> Task goal
A single number is the whole answer: how many lines in this listing contain "Left".

_ _ _ _

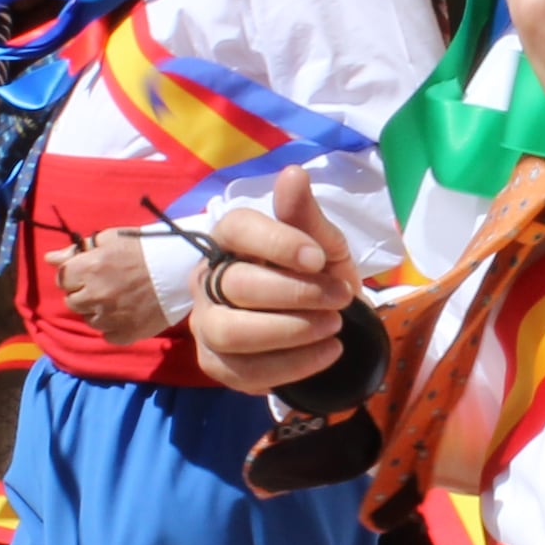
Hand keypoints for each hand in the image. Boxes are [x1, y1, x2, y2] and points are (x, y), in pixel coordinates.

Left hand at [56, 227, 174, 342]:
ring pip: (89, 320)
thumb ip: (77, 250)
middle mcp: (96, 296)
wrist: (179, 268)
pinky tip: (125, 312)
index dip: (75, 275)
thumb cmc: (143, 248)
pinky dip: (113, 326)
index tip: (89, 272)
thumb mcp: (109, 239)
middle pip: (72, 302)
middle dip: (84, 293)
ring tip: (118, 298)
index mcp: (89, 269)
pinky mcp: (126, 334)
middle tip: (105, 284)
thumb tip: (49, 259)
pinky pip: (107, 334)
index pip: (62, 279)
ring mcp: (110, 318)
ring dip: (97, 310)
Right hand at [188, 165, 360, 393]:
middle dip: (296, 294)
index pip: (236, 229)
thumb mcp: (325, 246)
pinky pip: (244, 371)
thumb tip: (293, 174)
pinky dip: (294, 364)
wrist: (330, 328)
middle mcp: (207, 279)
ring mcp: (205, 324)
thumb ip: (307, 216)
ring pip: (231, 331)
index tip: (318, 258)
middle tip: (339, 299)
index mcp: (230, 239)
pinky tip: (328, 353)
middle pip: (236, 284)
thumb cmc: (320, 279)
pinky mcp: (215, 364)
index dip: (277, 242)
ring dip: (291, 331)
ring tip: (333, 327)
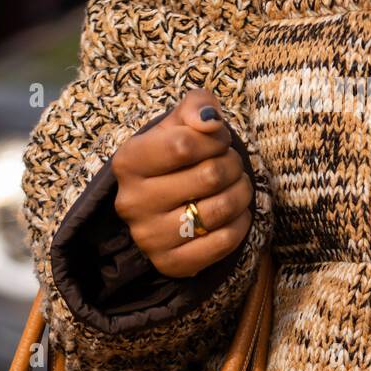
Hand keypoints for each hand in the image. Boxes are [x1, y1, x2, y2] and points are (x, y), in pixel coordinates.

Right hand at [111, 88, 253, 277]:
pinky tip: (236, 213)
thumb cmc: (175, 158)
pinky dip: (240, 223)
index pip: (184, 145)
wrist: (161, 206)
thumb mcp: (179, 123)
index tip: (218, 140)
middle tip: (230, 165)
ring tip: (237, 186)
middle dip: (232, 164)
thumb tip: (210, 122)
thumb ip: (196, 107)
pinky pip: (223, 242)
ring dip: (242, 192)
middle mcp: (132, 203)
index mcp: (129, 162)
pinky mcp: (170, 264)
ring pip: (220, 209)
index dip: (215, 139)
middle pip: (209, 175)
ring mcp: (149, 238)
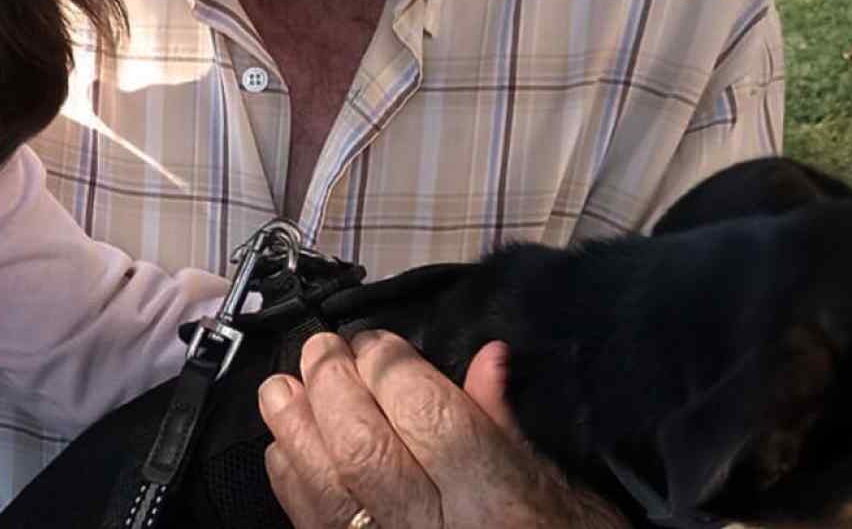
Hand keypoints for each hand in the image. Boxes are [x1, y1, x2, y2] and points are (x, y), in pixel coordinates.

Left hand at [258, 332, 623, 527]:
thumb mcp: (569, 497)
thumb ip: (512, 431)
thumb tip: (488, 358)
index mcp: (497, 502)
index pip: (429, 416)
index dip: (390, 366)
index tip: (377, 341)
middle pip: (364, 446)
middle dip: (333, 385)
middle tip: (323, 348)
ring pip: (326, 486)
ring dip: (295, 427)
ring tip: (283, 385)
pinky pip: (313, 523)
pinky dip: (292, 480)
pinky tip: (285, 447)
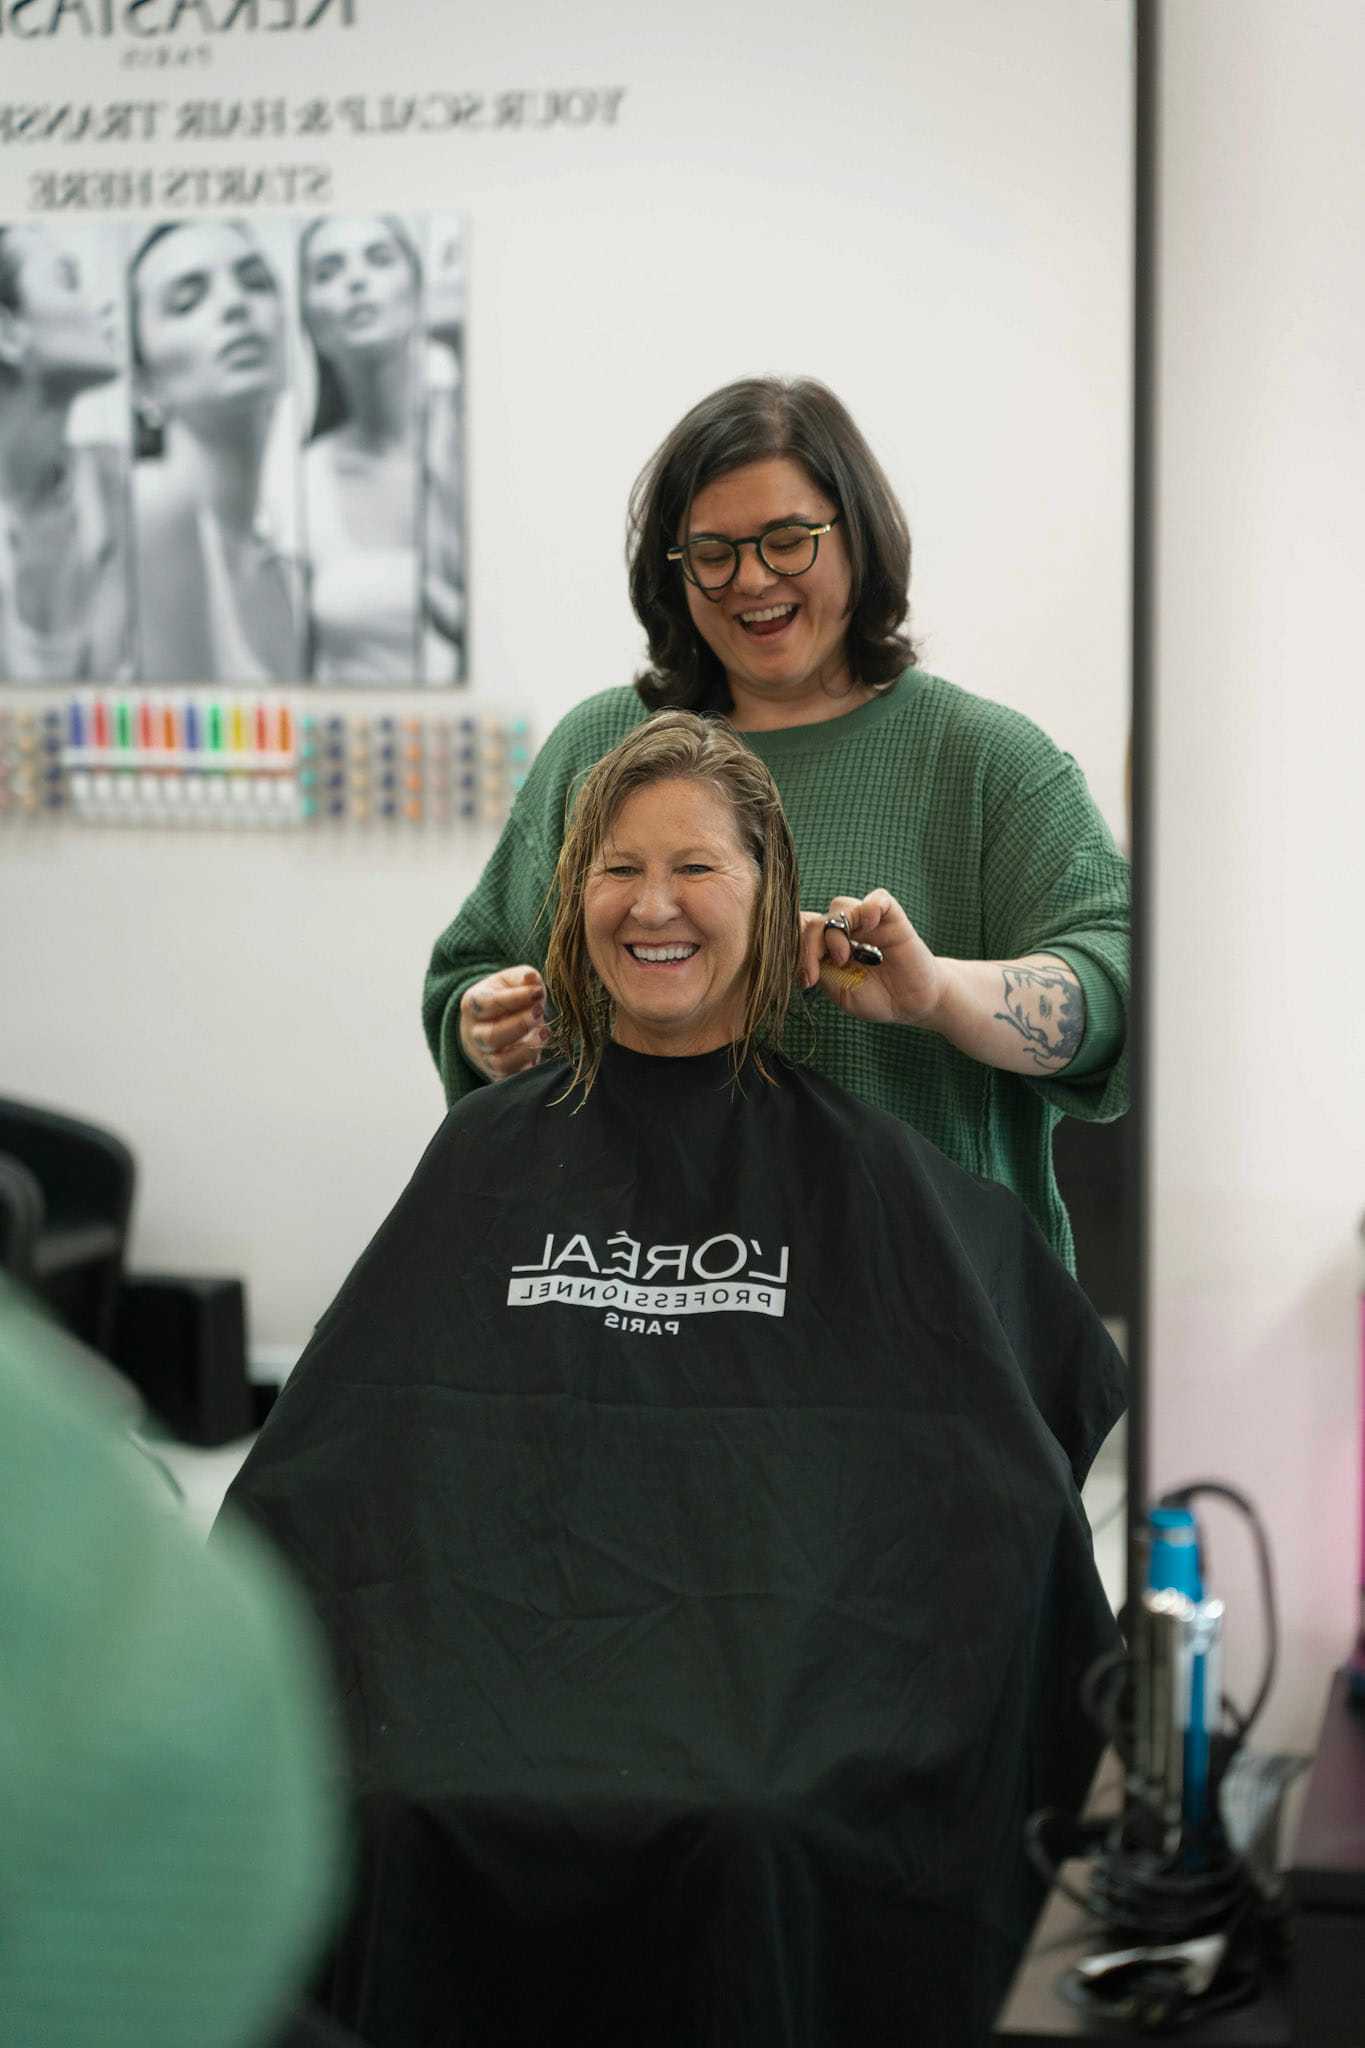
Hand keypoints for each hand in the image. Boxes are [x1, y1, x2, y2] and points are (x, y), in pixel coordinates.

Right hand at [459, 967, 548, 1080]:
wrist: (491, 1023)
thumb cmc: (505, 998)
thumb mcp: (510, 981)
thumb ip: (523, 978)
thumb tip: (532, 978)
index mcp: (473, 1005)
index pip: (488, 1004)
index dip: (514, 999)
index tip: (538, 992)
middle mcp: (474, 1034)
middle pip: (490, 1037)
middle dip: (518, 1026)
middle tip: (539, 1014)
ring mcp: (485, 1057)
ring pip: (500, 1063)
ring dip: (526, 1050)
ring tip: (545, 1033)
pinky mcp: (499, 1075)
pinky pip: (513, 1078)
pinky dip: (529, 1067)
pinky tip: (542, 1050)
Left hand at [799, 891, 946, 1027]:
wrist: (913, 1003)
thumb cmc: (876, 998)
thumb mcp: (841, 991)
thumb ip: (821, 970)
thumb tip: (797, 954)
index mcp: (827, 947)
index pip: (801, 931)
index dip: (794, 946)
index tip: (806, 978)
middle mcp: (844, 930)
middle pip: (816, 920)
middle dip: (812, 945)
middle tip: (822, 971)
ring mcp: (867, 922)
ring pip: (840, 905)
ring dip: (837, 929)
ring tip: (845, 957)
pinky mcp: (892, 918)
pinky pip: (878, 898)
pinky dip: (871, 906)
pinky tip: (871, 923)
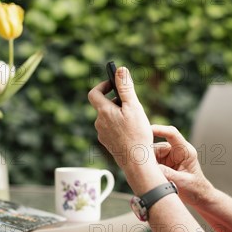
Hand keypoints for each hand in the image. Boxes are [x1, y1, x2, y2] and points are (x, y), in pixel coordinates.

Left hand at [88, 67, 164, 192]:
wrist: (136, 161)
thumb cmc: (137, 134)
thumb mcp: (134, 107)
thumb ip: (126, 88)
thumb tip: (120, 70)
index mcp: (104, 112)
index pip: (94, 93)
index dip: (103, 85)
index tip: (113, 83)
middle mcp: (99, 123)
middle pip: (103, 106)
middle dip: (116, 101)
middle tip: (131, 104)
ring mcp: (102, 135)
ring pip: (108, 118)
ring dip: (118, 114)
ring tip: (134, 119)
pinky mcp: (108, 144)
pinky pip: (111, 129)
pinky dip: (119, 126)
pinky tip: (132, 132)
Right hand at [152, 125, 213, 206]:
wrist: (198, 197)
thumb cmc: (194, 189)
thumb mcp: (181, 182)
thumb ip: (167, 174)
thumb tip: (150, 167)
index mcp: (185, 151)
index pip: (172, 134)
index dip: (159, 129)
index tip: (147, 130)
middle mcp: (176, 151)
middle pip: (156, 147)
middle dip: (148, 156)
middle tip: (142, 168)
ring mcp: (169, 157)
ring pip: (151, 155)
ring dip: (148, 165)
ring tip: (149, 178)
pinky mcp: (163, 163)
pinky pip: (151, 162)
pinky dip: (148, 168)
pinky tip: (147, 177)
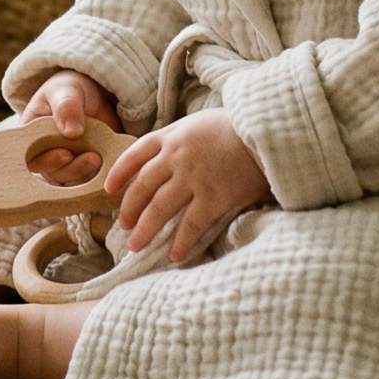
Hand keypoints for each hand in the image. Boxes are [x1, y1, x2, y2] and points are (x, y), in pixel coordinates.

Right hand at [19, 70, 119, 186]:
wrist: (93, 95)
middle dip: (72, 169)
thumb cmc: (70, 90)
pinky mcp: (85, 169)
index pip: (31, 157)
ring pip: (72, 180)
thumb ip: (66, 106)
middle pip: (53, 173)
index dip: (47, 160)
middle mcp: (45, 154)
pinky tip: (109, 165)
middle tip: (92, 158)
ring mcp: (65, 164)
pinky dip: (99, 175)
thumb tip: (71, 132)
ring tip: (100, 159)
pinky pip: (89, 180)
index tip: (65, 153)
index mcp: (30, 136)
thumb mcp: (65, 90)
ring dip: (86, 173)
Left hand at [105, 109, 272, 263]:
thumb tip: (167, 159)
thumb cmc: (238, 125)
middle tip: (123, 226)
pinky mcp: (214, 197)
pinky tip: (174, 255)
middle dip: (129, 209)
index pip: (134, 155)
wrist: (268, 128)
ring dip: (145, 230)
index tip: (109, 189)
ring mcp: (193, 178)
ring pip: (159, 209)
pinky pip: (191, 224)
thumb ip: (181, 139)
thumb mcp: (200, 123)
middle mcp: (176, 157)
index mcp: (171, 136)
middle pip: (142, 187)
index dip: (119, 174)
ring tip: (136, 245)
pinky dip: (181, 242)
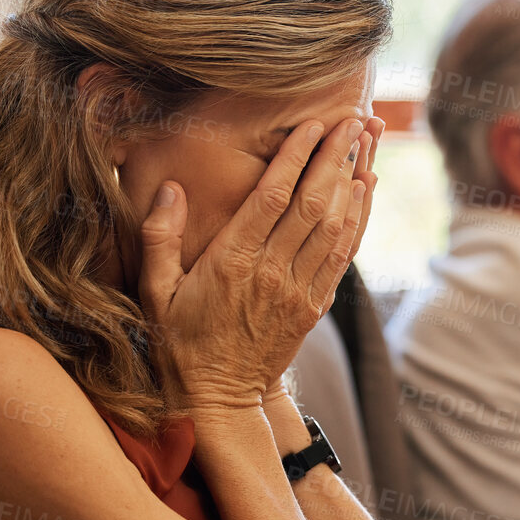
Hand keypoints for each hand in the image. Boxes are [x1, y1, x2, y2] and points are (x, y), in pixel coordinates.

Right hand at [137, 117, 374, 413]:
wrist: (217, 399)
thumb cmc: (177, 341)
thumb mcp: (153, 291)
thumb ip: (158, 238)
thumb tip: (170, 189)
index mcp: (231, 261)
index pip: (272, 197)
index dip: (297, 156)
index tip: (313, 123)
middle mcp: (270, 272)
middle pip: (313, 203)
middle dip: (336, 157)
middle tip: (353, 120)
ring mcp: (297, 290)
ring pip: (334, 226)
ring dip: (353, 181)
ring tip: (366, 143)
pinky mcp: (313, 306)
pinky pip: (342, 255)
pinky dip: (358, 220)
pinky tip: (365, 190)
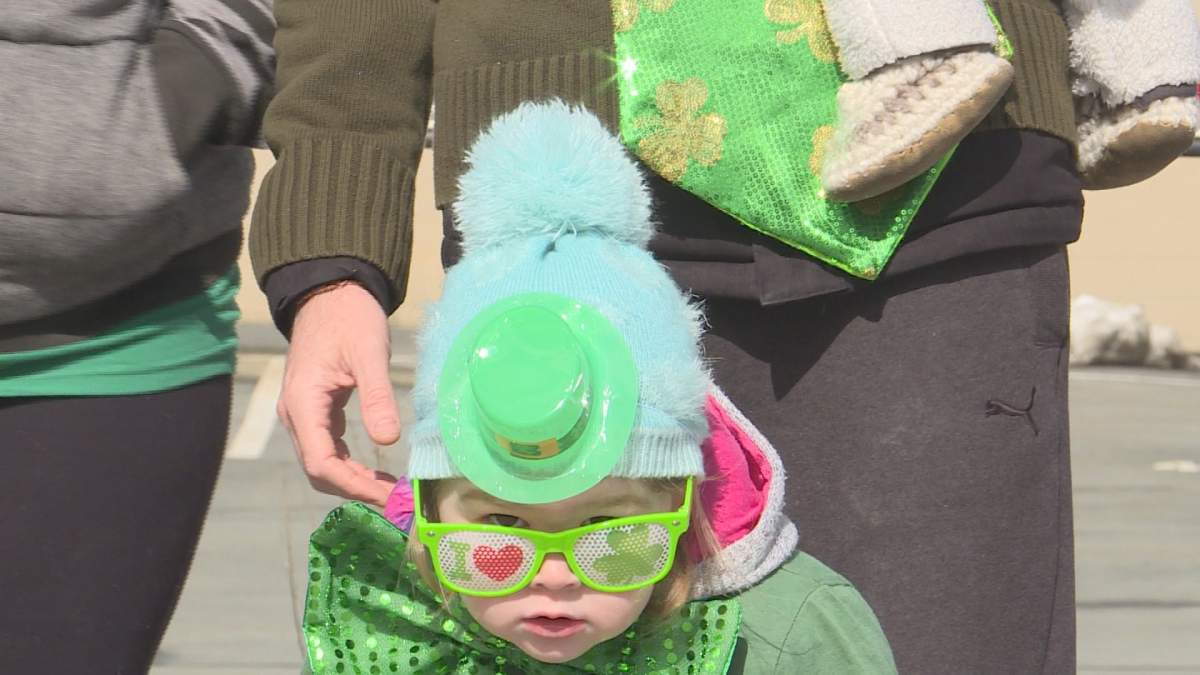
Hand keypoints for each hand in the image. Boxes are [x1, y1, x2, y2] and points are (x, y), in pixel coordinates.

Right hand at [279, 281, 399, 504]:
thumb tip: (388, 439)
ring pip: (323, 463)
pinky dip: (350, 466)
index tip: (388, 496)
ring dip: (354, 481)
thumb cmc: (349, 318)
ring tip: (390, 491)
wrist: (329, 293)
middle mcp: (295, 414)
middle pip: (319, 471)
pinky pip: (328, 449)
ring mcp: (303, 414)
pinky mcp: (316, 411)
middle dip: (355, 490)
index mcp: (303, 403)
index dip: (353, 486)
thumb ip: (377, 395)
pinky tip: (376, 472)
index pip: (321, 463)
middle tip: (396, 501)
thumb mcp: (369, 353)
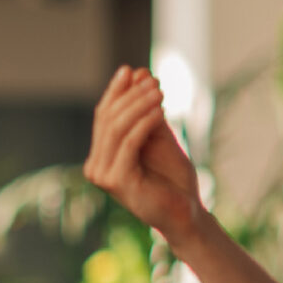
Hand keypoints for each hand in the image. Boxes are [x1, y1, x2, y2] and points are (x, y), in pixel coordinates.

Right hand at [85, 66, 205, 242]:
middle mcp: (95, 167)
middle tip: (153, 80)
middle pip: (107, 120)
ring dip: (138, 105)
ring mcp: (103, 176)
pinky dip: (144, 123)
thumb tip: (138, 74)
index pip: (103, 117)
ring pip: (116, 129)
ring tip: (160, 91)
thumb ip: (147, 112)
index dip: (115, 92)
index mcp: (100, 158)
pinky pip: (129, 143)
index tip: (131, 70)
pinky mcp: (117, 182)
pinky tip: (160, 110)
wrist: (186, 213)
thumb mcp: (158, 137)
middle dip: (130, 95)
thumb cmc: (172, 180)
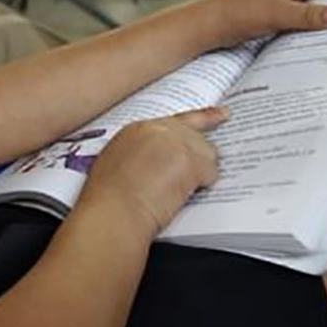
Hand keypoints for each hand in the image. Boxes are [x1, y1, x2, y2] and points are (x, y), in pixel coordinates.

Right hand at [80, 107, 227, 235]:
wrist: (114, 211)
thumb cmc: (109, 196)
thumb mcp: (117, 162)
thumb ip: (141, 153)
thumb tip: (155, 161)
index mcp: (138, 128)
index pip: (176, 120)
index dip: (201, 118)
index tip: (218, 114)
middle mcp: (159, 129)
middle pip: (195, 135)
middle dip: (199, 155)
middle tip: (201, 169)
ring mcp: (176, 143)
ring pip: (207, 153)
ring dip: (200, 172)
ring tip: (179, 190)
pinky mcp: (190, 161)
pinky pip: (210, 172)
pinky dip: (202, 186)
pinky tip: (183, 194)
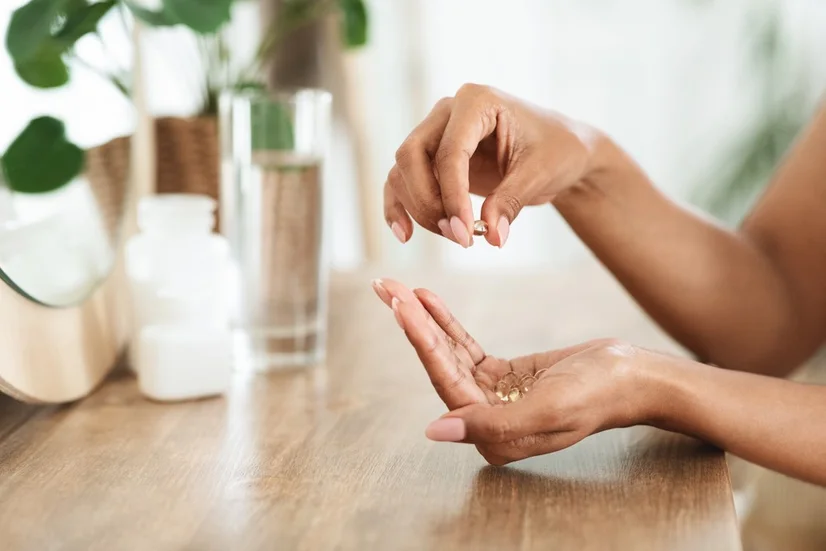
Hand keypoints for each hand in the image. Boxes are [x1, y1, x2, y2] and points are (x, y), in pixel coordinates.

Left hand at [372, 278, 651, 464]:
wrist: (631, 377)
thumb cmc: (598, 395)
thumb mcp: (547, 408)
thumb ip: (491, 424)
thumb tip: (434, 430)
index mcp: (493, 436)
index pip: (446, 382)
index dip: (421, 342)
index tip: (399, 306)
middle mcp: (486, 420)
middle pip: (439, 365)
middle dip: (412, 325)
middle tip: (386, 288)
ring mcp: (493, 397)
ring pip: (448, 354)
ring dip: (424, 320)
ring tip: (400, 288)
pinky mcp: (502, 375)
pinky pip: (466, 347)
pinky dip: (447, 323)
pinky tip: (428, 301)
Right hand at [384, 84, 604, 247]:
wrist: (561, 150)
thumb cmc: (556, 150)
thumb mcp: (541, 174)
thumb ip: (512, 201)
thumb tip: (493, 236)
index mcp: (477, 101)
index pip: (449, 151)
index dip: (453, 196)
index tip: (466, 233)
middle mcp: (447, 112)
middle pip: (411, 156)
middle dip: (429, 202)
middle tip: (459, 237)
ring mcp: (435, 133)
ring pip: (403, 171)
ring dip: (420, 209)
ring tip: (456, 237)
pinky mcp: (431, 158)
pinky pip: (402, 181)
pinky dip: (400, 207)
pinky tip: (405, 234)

_ _ _ _

> Result for this exercise
6